┌─ INFORMATION GIVEN

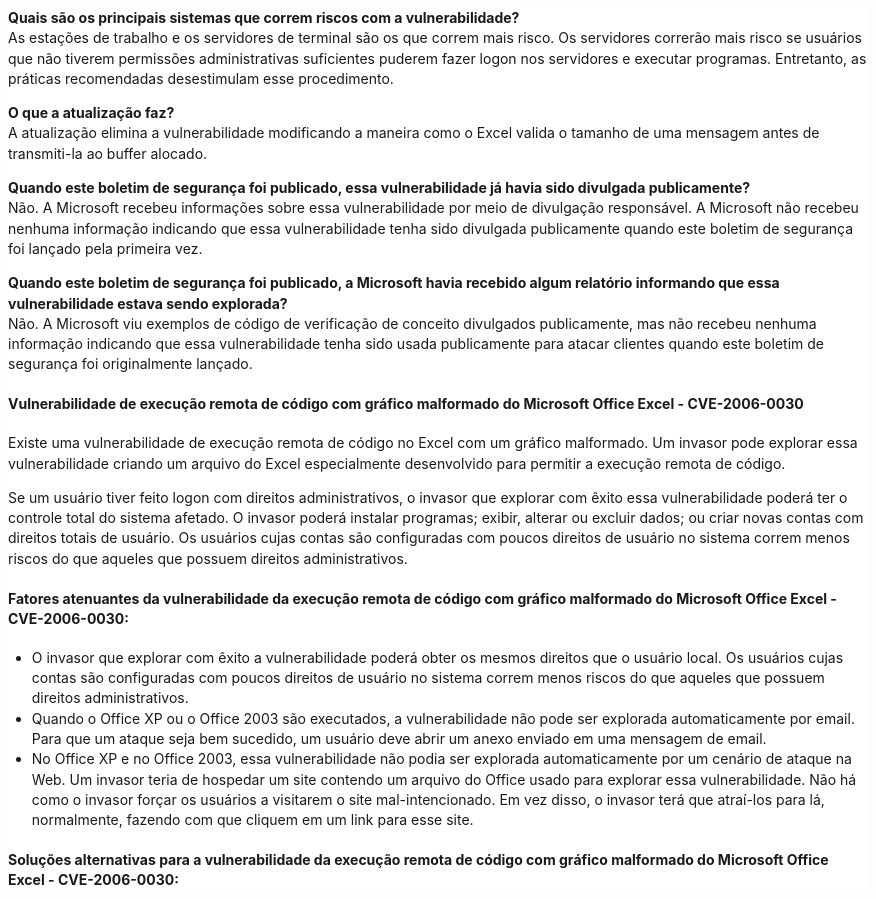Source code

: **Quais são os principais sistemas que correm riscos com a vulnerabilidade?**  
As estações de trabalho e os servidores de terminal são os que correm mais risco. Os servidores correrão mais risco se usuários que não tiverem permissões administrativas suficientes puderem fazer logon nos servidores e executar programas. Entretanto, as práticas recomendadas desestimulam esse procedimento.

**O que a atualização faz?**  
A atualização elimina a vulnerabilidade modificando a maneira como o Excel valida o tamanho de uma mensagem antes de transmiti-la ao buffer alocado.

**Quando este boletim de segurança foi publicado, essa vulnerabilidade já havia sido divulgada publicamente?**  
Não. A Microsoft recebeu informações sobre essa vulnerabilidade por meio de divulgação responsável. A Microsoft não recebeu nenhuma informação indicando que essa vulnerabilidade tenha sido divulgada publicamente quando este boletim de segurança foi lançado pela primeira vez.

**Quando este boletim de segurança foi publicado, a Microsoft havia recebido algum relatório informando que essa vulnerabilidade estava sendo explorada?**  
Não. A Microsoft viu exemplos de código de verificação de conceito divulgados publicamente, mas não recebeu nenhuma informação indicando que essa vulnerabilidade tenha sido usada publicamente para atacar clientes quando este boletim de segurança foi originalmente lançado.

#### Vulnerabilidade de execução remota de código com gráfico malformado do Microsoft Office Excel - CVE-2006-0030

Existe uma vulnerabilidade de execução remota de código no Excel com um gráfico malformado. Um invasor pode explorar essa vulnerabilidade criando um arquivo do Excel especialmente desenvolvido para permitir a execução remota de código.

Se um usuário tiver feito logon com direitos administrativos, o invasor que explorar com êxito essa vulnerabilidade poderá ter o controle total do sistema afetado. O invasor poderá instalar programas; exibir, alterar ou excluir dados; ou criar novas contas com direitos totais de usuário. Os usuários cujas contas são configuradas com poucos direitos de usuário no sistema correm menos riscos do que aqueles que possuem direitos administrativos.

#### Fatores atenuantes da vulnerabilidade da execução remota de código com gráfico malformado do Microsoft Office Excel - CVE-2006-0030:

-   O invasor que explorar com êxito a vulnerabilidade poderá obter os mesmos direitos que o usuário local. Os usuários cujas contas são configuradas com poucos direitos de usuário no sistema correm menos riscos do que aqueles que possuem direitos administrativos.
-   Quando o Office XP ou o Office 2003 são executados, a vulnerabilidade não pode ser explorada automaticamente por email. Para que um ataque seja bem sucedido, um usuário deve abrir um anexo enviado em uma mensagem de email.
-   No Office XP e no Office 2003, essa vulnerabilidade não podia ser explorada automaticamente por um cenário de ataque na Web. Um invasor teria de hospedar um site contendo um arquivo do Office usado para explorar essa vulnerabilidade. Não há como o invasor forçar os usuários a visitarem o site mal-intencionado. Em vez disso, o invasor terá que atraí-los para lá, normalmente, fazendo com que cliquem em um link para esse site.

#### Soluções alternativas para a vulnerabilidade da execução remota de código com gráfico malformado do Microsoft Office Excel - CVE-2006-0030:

└─

DESCRIPTION OF THE TASK ▸ Set out every line of the entries above as a numbered list, skipping blank lines and leaving out the pictures.

EXERCISE OUTPUT ▸
1. Source code
2. : **Quais são os principais sistemas que correm riscos com a vulnerabilidade?**  
3. As estações de trabalho e os servidores de terminal são os que correm mais risco. Os servidores correrão mais risco se usuários que não tiverem permissões administrativas suficientes puderem fazer logon nos servidores e executar programas. Entretanto, as práticas recomendadas desestimulam esse procedimento.
4. **O que a atualização faz?**  
5. A atualização elimina a vulnerabilidade modificando a maneira como o Excel valida o tamanho de uma mensagem antes de transmiti-la ao buffer alocado.
6. **Quando este boletim de segurança foi publicado, essa vulnerabilidade já havia sido divulgada publicamente?**  
7. Não. A Microsoft recebeu informações sobre essa vulnerabilidade por meio de divulgação responsável. A Microsoft não recebeu nenhuma informação indicando que essa vulnerabilidade tenha sido divulgada publicamente quando este boletim de segurança foi lançado pela primeira vez.
8. **Quando este boletim de segurança foi publicado, a Microsoft havia recebido algum relatório informando que essa vulnerabilidade estava sendo explorada?**  
9. Não. A Microsoft viu exemplos de código de verificação de conceito divulgados publicamente, mas não recebeu nenhuma informação indicando que essa vulnerabilidade tenha sido usada publicamente para atacar clientes quando este boletim de segurança foi originalmente lançado.
10. #### Vulnerabilidade de execução remota de código com gráfico malformado do Microsoft Office Excel - CVE-2006-0030
11. Existe uma vulnerabilidade de execução remota de código no Excel com um gráfico malformado. Um invasor pode explorar essa vulnerabilidade criando um arquivo do Excel especialmente desenvolvido para permitir a execução remota de código.
12. Se um usuário tiver feito logon com direitos administrativos, o invasor que explorar com êxito essa vulnerabilidade poderá ter o controle total do sistema afetado. O invasor poderá instalar programas; exibir, alterar ou excluir dados; ou criar novas contas com direitos totais de usuário. Os usuários cujas contas são configuradas com poucos direitos de usuário no sistema correm menos riscos do que aqueles que possuem direitos administrativos.
13. #### Fatores atenuantes da vulnerabilidade da execução remota de código com gráfico malformado do Microsoft Office Excel - CVE-2006-0030:
14. -   O invasor que explorar com êxito a vulnerabilidade poderá obter os mesmos direitos que o usuário local. Os usuários cujas contas são configuradas com poucos direitos de usuário no sistema correm menos riscos do que aqueles que possuem direitos administrativos.
15. -   Quando o Office XP ou o Office 2003 são executados, a vulnerabilidade não pode ser explorada automaticamente por email. Para que um ataque seja bem sucedido, um usuário deve abrir um anexo enviado em uma mensagem de email.
16. -   No Office XP e no Office 2003, essa vulnerabilidade não podia ser explorada automaticamente por um cenário de ataque na Web. Um invasor teria de hospedar um site contendo um arquivo do Office usado para explorar essa vulnerabilidade. Não há como o invasor forçar os usuários a visitarem o site mal-intencionado. Em vez disso, o invasor terá que atraí-los para lá, normalmente, fazendo com que cliquem em um link para esse site.
17. #### Soluções alternativas para a vulnerabilidade da execução remota de código com gráfico malformado do Microsoft Office Excel - CVE-2006-0030:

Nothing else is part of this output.